Search code examples
google-bigquerygoogle-cloud-stackdrivergoogle-cloud-load-balancer

How to query Google Cloud Load Balancer requests sinked by stackdrive via BigQuery by timestamp partition without load all data?


I'm trying to query my dataset by timestamp but i'm billed for full dataset scan. Is it possible to query only for specific timestamp and reduce the size of data analyzed?

Note that i'm using Stackdrive Sink that stream data real time on my dataset. I don't have any control on the schema.

SELECT
  REGEXP_EXTRACT(httpRequest.requestUrl, r"^.+cid=([0-9]*)") as cid,
  REGEXP_EXTRACT(httpRequest.requestUrl, r"^.+pid=([0-9]*)") as pid
FROM
   `dataset_20190305` -- Date partition - no time
WHERE timestamp >=TIMESTAMP('2019-03-05 16:50:00')

Solution

  • There are only two ways to reduce BQ query cost using only the where clause: partitioning and clustering. Judging by your dataset name, I suspect that your dataset only contains data relevant to March 5th. Unfortunately, BQ only supports day partitioning, so it won't help your case. There is no way to partition by any time block smaller than day. That being said, it may make your data cleaner if you simply create one table and partition it by day instead of creating a new dataset each day.

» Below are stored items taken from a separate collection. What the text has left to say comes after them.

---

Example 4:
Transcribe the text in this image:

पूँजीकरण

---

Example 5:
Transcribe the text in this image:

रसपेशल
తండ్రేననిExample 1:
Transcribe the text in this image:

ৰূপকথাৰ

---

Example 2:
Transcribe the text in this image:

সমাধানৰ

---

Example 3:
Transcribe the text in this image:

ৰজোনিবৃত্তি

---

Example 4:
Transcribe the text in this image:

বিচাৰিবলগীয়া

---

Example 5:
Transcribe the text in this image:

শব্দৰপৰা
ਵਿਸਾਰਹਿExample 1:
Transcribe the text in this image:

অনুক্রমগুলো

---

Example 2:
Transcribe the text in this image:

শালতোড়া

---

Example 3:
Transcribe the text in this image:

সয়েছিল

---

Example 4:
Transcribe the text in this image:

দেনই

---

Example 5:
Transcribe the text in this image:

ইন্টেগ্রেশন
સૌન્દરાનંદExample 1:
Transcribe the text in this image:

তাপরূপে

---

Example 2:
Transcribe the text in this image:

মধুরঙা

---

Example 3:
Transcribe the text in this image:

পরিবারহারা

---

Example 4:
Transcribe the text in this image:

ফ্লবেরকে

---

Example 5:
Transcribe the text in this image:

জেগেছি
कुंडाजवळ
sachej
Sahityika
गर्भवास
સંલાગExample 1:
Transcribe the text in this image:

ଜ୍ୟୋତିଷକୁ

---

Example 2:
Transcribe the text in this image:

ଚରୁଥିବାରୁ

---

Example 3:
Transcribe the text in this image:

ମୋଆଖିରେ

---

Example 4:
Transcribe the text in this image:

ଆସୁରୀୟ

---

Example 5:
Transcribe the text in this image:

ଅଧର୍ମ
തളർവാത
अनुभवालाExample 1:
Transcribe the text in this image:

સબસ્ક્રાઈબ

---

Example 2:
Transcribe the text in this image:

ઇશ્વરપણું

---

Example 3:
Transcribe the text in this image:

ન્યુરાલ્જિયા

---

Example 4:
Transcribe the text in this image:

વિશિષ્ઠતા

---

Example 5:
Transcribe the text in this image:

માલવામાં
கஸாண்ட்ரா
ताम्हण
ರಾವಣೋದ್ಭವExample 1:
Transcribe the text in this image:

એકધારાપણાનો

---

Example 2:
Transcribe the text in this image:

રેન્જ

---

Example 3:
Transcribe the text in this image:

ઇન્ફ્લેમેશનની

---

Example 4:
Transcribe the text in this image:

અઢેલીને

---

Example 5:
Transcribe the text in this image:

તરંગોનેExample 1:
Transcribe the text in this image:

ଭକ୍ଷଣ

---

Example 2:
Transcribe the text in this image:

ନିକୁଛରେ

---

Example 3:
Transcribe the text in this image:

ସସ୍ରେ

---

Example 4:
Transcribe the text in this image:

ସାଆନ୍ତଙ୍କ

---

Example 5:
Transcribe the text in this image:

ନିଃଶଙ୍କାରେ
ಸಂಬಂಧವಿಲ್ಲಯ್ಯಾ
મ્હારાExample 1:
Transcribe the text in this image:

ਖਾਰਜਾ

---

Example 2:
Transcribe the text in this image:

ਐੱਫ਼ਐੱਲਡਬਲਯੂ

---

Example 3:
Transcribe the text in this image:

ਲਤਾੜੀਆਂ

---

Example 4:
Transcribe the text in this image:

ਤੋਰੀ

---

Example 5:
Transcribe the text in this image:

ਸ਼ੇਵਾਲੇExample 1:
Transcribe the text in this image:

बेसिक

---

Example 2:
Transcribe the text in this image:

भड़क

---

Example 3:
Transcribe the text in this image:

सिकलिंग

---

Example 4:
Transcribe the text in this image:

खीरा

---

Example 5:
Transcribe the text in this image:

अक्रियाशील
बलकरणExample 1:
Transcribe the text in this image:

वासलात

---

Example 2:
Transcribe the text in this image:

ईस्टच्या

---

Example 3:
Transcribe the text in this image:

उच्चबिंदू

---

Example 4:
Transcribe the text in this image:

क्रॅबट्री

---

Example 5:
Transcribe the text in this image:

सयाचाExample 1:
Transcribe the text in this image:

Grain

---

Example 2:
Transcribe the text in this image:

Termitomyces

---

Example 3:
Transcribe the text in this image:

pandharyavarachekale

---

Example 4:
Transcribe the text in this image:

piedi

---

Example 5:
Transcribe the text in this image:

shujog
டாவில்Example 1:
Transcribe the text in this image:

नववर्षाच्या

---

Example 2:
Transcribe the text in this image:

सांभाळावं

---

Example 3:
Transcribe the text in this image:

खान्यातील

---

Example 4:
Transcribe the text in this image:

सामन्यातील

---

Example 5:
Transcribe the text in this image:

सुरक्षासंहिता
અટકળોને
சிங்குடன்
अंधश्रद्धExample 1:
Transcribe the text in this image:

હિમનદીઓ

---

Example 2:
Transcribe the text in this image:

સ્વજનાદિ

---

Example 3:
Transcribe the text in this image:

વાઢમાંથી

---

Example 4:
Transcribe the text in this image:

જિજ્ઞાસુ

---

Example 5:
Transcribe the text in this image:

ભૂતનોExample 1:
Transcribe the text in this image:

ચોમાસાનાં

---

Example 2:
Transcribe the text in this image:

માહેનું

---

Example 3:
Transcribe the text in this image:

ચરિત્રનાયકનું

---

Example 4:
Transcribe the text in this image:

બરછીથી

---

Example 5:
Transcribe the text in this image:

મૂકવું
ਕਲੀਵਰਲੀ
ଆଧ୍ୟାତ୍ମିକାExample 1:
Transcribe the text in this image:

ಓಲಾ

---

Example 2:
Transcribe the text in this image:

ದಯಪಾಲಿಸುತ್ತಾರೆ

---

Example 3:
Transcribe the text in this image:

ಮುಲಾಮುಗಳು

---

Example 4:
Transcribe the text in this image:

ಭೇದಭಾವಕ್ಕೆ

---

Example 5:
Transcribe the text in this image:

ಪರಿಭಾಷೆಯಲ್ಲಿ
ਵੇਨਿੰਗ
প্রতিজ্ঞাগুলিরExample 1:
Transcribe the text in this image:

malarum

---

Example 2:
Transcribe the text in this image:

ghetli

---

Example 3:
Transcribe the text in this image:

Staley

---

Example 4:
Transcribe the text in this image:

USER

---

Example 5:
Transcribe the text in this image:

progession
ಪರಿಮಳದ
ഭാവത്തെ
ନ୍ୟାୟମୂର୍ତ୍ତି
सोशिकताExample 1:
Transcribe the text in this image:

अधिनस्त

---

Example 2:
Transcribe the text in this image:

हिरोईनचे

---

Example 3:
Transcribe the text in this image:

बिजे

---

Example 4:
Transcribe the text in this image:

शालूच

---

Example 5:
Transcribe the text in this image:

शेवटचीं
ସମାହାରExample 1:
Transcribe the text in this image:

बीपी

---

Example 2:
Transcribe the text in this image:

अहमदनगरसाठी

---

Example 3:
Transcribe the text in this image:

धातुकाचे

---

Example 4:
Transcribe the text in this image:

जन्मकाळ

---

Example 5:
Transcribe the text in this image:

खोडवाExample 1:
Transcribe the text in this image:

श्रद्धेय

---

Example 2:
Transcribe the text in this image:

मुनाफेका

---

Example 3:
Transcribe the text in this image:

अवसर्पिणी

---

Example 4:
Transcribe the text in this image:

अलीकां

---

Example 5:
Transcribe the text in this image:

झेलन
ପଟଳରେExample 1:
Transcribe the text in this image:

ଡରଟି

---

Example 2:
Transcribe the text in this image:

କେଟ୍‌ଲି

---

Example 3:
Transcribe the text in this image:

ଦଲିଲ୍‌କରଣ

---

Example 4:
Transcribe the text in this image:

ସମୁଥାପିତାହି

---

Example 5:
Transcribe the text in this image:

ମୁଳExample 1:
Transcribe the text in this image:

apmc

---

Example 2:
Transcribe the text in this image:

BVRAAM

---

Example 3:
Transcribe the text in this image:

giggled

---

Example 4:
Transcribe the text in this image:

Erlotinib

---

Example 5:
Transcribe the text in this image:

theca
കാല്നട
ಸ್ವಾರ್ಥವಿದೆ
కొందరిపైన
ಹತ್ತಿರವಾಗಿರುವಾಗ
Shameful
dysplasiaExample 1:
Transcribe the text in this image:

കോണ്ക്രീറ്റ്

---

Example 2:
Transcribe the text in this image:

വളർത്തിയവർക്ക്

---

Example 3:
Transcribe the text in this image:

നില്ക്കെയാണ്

    The other option, clustering, involves specifying a field and providing all potential values. For example, if you had a field "Color" of type String, you could set potential values as "Red", "Green", and "Blue", and therefore, reduce query size to a third.

    If you're just looking to reduce cost and find yourself repeating a similar query on a specific table a lot, you can query it once and copy the results to a new table, which would essentially limit your query to a specified time range.

    That being said, in general, try to follow BQ's recommendations, such as only selecting columns that you're interested in.